Job item:
Convert the rows into a Markdown table with the columns "No." and "Source Line", numbering each line in order and omitting blank lines. Leave the pictures out of the table.

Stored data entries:
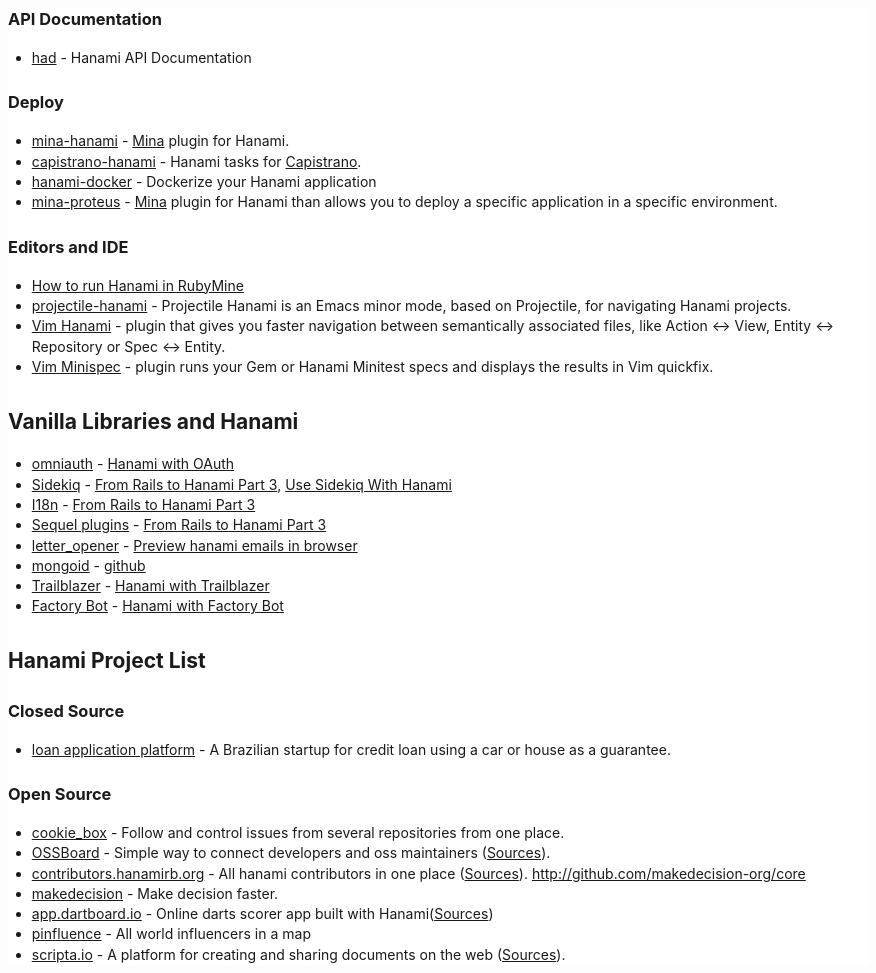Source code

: ### API Documentation
* [had](https://github.com/nsheremet/had) - Hanami API Documentation

### Deploy
* [mina-hanami](https://github.com/mgrachev/mina-hanami) - [Mina](https://github.com/mina-deploy/mina) plugin for Hanami.
* [capistrano-hanami](https://github.com/mgrachev/capistrano-hanami) - Hanami tasks for [Capistrano](https://github.com/capistrano/capistrano).
* [hanami-docker](https://github.com/gruz0/hanami-docker) - Dockerize your Hanami application
* [mina-proteus](https://github.com/apontini/mina-proteus) - [Mina](https://github.com/mina-deploy/mina) plugin for Hanami than allows you to deploy a specific application in a specific environment.

### Editors and IDE
* [How to run Hanami in RubyMine](https://medium.com/@tetyanachupryna/how-to-run-hanami-in-rubymine-dff342cb0114#.7jb2bjq9f)
* [projectile-hanami](https://github.com/avdgaag/projectile-hanami) - Projectile Hanami is an Emacs minor mode, based on Projectile, for navigating Hanami projects.
* [Vim Hanami](https://github.com/sovetnik/vim-hanami) - plugin that gives you faster navigation between semantically associated files, like Action <-> View, Entity <-> Repository or Spec <-> Entity.
* [Vim Minispec](https://github.com/sovetnik/vim-minispec) - plugin runs your Gem or Hanami Minitest specs and displays the results in Vim quickfix.

## Vanilla Libraries and Hanami
* [omniauth](https://github.com/intridea/omniauth) - [Hanami with OAuth](http://codetunes.com/2016/hanami-with-oauth/)
* [Sidekiq](http://sidekiq.org) - [From Rails to Hanami Part 3](http://rpanachi.com/2016/04/25/from-rails-to-hanami-part3-sidekiq-workers-i18n-timezone-issues-core-ext), [Use Sidekiq With Hanami](http://www.strauss.io/blog/2016-use-sidekiq-with-hanami.html)
* [I18n](https://github.com/svenfuchs/i18n) - [From Rails to Hanami Part 3](http://rpanachi.com/2016/04/25/from-rails-to-hanami-part3-sidekiq-workers-i18n-timezone-issues-core-ext)
* [Sequel plugins](http://sequel.jeremyevans.net/plugins.html) - [From Rails to Hanami Part 3](http://rpanachi.com/2016/04/25/from-rails-to-hanami-part3-sidekiq-workers-i18n-timezone-issues-core-ext)
* [letter_opener](https://github.com/ryanb/letter_opener) - [Preview hanami emails in browser](http://blog.davydovanton.com/2016/05/21/preview-hanami-emails-in-browser/)
* [mongoid](https://github.com/mongodb/mongoid) - [github](https://github.com/michalvalasek/hanami-mongoid)
* [Trailblazer](https://github.com/apotonick/trailblazer) - [Hanami with Trailblazer](https://github.com/apotonick/gemgem-hanami)
* [Factory Bot](https://github.com/thoughtbot/factory_bot) - [Hanami with Factory Bot](https://gist.github.com/rafaels88/8437edababcf38ee193b2ba0265e78b9)

## Hanami Project List
### Closed Source
* [loan application platform](http://creditas.com.br) - A Brazilian startup for credit loan using a car or house as a guarantee.

### Open Source
* [cookie_box](https://github.com/davydovanton/cookie_box) - Follow and control issues from several repositories from one place.
* [OSSBoard](http://www.ossboard.org) - Simple way to connect developers and oss maintainers ([Sources](https://github.com/davydovanton/ossboard)).
* [contributors.hanamirb.org](http://contributors.hanamirb.org) - All hanami contributors in one place ([Sources](https://github.com/hanami/contributors)).
http://github.com/makedecision-org/core
* [makedecision](http://github.com/makedecision-org/core) - Make decision faster.
* [app.dartboard.io](http://app.dartboard.io) - Online darts scorer app built with Hanami([Sources](https://github.com/stravid/datsu-api))
* [pinfluence](https://github.com/prosi-org/pinfluence) - All world influencers in a map
* [scripta.io](http://www.scripta.io/home) - A platform for creating and sharing documents on the web ([Sources](https://github.com/jxxcarlson/noteshare)).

Response below:
| No. | Source Line |
|---|---|
| 1 | Source code |
| 2 | : ### API Documentation |
| 3 | * [had](https://github.com/nsheremet/had) - Hanami API Documentation |
| 4 | ### Deploy |
| 5 | * [mina-hanami](https://github.com/mgrachev/mina-hanami) - [Mina](https://github.com/mina-deploy/mina) plugin for Hanami. |
| 6 | * [capistrano-hanami](https://github.com/mgrachev/capistrano-hanami) - Hanami tasks for [Capistrano](https://github.com/capistrano/capistrano). |
| 7 | * [hanami-docker](https://github.com/gruz0/hanami-docker) - Dockerize your Hanami application |
| 8 | * [mina-proteus](https://github.com/apontini/mina-proteus) - [Mina](https://github.com/mina-deploy/mina) plugin for Hanami than allows you to deploy a specific application in a specific environment. |
| 9 | ### Editors and IDE |
| 10 | * [How to run Hanami in RubyMine](https://medium.com/@tetyanachupryna/how-to-run-hanami-in-rubymine-dff342cb0114#.7jb2bjq9f) |
| 11 | * [projectile-hanami](https://github.com/avdgaag/projectile-hanami) - Projectile Hanami is an Emacs minor mode, based on Projectile, for navigating Hanami projects. |
| 12 | * [Vim Hanami](https://github.com/sovetnik/vim-hanami) - plugin that gives you faster navigation between semantically associated files, like Action <-> View, Entity <-> Repository or Spec <-> Entity. |
| 13 | * [Vim Minispec](https://github.com/sovetnik/vim-minispec) - plugin runs your Gem or Hanami Minitest specs and displays the results in Vim quickfix. |
| 14 | ## Vanilla Libraries and Hanami |
| 15 | * [omniauth](https://github.com/intridea/omniauth) - [Hanami with OAuth](http://codetunes.com/2016/hanami-with-oauth/) |
| 16 | * [Sidekiq](http://sidekiq.org) - [From Rails to Hanami Part 3](http://rpanachi.com/2016/04/25/from-rails-to-hanami-part3-sidekiq-workers-i18n-timezone-issues-core-ext), [Use Sidekiq With Hanami](http://www.strauss.io/blog/2016-use-sidekiq-with-hanami.html) |
| 17 | * [I18n](https://github.com/svenfuchs/i18n) - [From Rails to Hanami Part 3](http://rpanachi.com/2016/04/25/from-rails-to-hanami-part3-sidekiq-workers-i18n-timezone-issues-core-ext) |
| 18 | * [Sequel plugins](http://sequel.jeremyevans.net/plugins.html) - [From Rails to Hanami Part 3](http://rpanachi.com/2016/04/25/from-rails-to-hanami-part3-sidekiq-workers-i18n-timezone-issues-core-ext) |
| 19 | * [letter_opener](https://github.com/ryanb/letter_opener) - [Preview hanami emails in browser](http://blog.davydovanton.com/2016/05/21/preview-hanami-emails-in-browser/) |
| 20 | * [mongoid](https://github.com/mongodb/mongoid) - [github](https://github.com/michalvalasek/hanami-mongoid) |
| 21 | * [Trailblazer](https://github.com/apotonick/trailblazer) - [Hanami with Trailblazer](https://github.com/apotonick/gemgem-hanami) |
| 22 | * [Factory Bot](https://github.com/thoughtbot/factory_bot) - [Hanami with Factory Bot](https://gist.github.com/rafaels88/8437edababcf38ee193b2ba0265e78b9) |
| 23 | ## Hanami Project List |
| 24 | ### Closed Source |
| 25 | * [loan application platform](http://creditas.com.br) - A Brazilian startup for credit loan using a car or house as a guarantee. |
| 26 | ### Open Source |
| 27 | * [cookie_box](https://github.com/davydovanton/cookie_box) - Follow and control issues from several repositories from one place. |
| 28 | * [OSSBoard](http://www.ossboard.org) - Simple way to connect developers and oss maintainers ([Sources](https://github.com/davydovanton/ossboard)). |
| 29 | * [contributors.hanamirb.org](http://contributors.hanamirb.org) - All hanami contributors in one place ([Sources](https://github.com/hanami/contributors)). |
| 30 | http://github.com/makedecision-org/core |
| 31 | * [makedecision](http://github.com/makedecision-org/core) - Make decision faster. |
| 32 | * [app.dartboard.io](http://app.dartboard.io) - Online darts scorer app built with Hanami([Sources](https://github.com/stravid/datsu-api)) |
| 33 | * [pinfluence](https://github.com/prosi-org/pinfluence) - All world influencers in a map |
| 34 | * [scripta.io](http://www.scripta.io/home) - A platform for creating and sharing documents on the web ([Sources](https://github.com/jxxcarlson/noteshare)). |